National Geographic Future of Food Series in National Geographic
“It doesn’t have to be industrial farms versus small, organic ones. There’s another way,” opens Jonathan Foley’s National Geographic article kicking off an eight-month series of “The Future of Food.” With food related photos displayed on the iconic yellow cover on newsstands worldwide, National Geographic’s magazine and website content explored the question of how to feed nine billion people by 2050.

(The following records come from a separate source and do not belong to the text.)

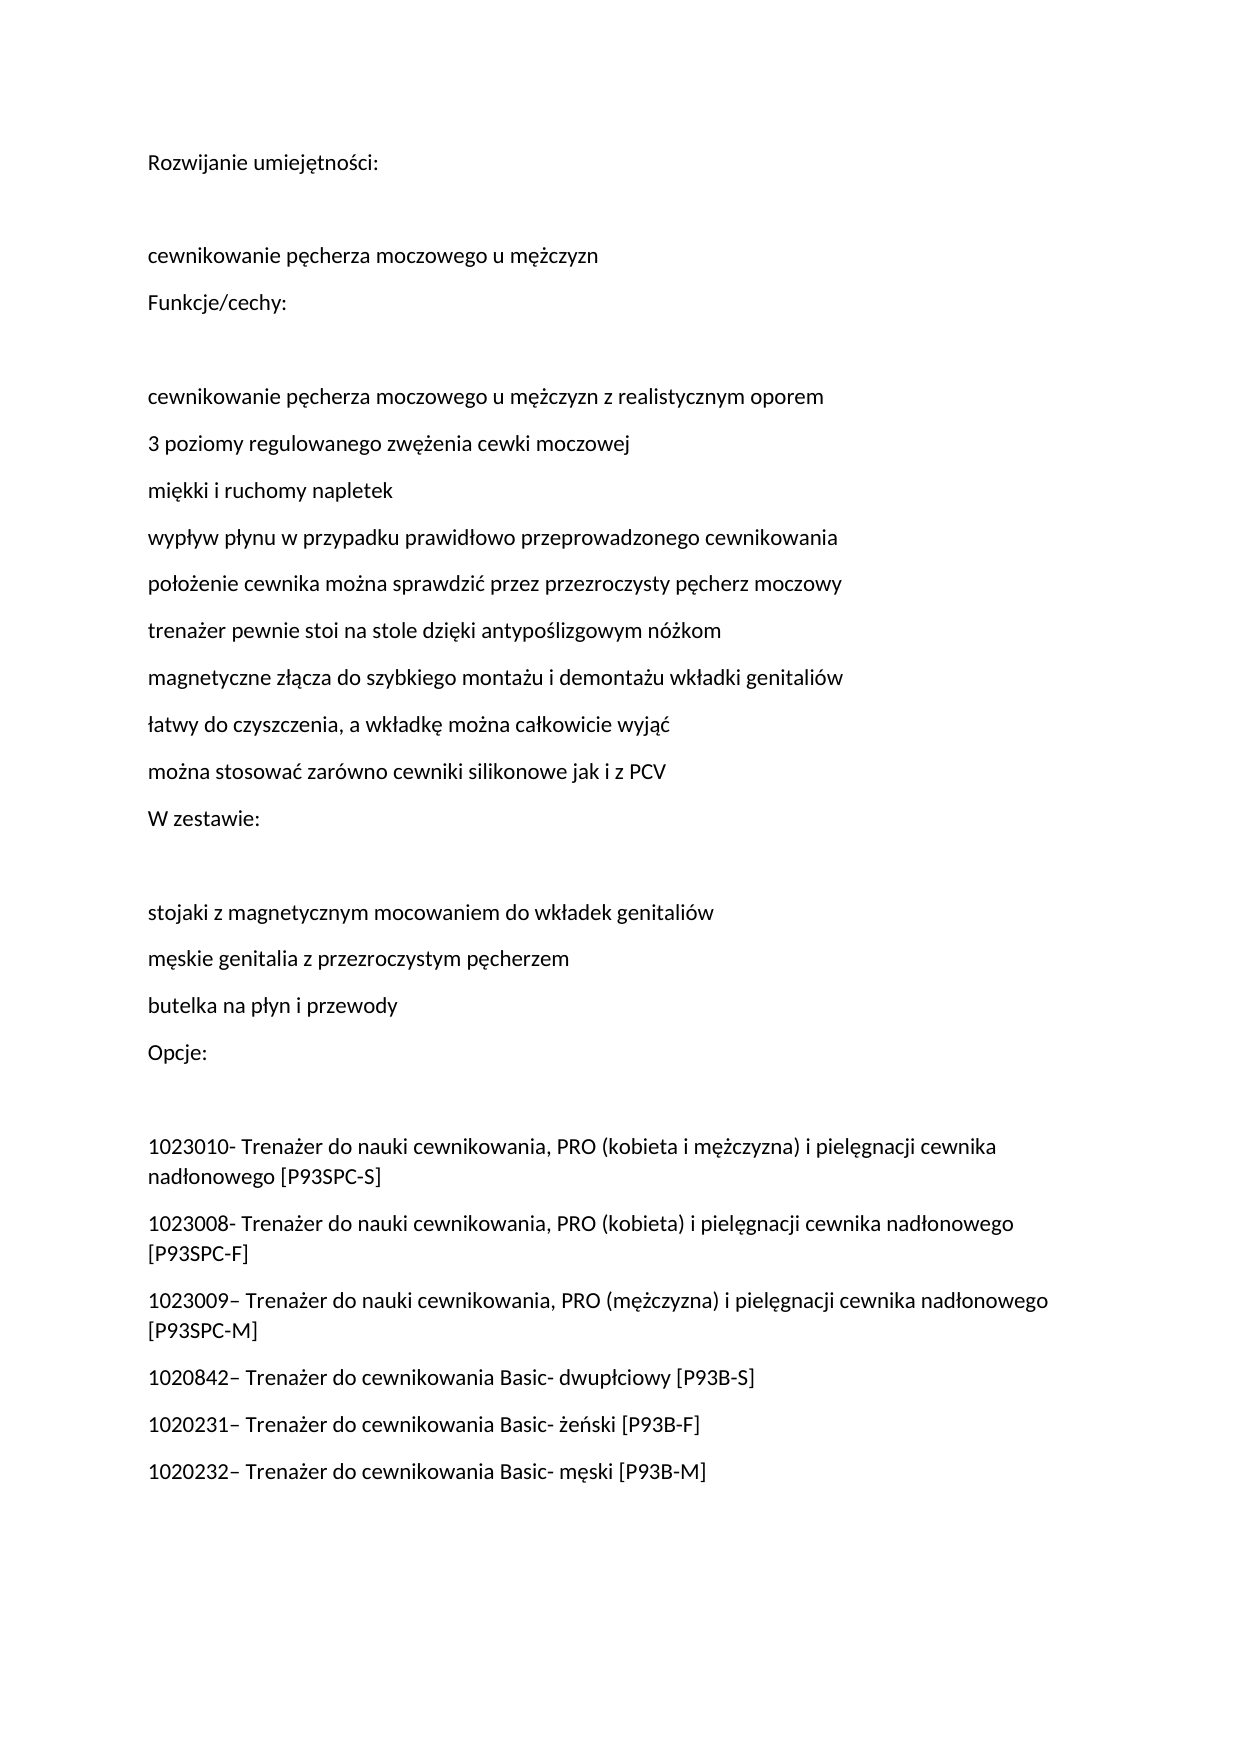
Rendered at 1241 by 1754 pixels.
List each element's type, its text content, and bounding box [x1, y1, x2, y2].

text wypływ płynu w przypadku prawidłowo przeprowadzonego cewnikowania [148, 523, 1093, 551]
text 1023009– Trenażer do nauki cewnikowania, PRO (mężczyzna) i pielęgnacji cewnika nadłonowego [P93SPC-M] [148, 1286, 1093, 1344]
text stojaki z magnetycznym mocowaniem do wkładek genitaliów [148, 898, 1093, 926]
text cewnikowanie pęcherza moczowego u mężczyzn [148, 241, 1093, 269]
text Rozwijanie umiejętności: [148, 148, 1093, 176]
text można stosować zarówno cewniki silikonowe jak i z PCV [148, 757, 1093, 785]
text łatwy do czyszczenia, a wkładkę można całkowicie wyjąć [148, 710, 1093, 738]
text 1023010- Trenażer do nauki cewnikowania, PRO (kobieta i mężczyzna) i pielęgnacji cewnika nadłonowego [P93SPC-S] [148, 1132, 1093, 1190]
text miękki i ruchomy napletek [148, 476, 1093, 504]
text 1020842– Trenażer do cewnikowania Basic- dwupłciowy [P93B-S] [148, 1363, 1093, 1391]
text 1023008- Trenażer do nauki cewnikowania, PRO (kobieta) i pielęgnacji cewnika nadłonowego [P93SPC-F] [148, 1209, 1093, 1267]
text męskie genitalia z przezroczystym pęcherzem [148, 944, 1093, 972]
text 3 poziomy regulowanego zwężenia cewki moczowej [148, 429, 1093, 457]
text magnetyczne złącza do szybkiego montażu i demontażu wkładki genitaliów [148, 663, 1093, 691]
text cewnikowanie pęcherza moczowego u mężczyzn z realistycznym oporem [148, 382, 1093, 410]
text Opcje: [148, 1038, 1093, 1066]
text butelka na płyn i przewody [148, 991, 1093, 1019]
text W zestawie: [148, 804, 1093, 832]
text 1020232– Trenażer do cewnikowania Basic- męski [P93B-M] [148, 1457, 1093, 1485]
text trenażer pewnie stoi na stole dzięki antypoślizgowym nóżkom [148, 616, 1093, 644]
text Funkcje/cechy: [148, 288, 1093, 316]
text 1020231– Trenażer do cewnikowania Basic- żeński [P93B-F] [148, 1410, 1093, 1438]
text położenie cewnika można sprawdzić przez przezroczysty pęcherz moczowy [148, 569, 1093, 597]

“The Quinoa Quarrel; Who owns the world's greatest superfood?” and the related photo essay “Native Lands” by Lisa M. Hamilton, in Harpers Magazine
Quinoa, a complete protein and deemed a super-food by many, has been heralded as a plant to feed the world. That is, if plant breeders can coax it into growing well outside of its traditional 12,000’ elevation homeland of the Andean plateau, also known as the Altiplano. Lisa Hamilton roams the Andes capturing their stark beauty in words and photos while outlining the argument unfolding between Andean nations holding rights to their quinoa plants and the international community of plant breeders eager to grow quinoa on low-land prairies. Spanning the topics of food sovereignty, agricultural policy, and indigenous legend, the article takes readers on a journey to a volcanic rim, learning 3,000 years of quinoa history and its destiny.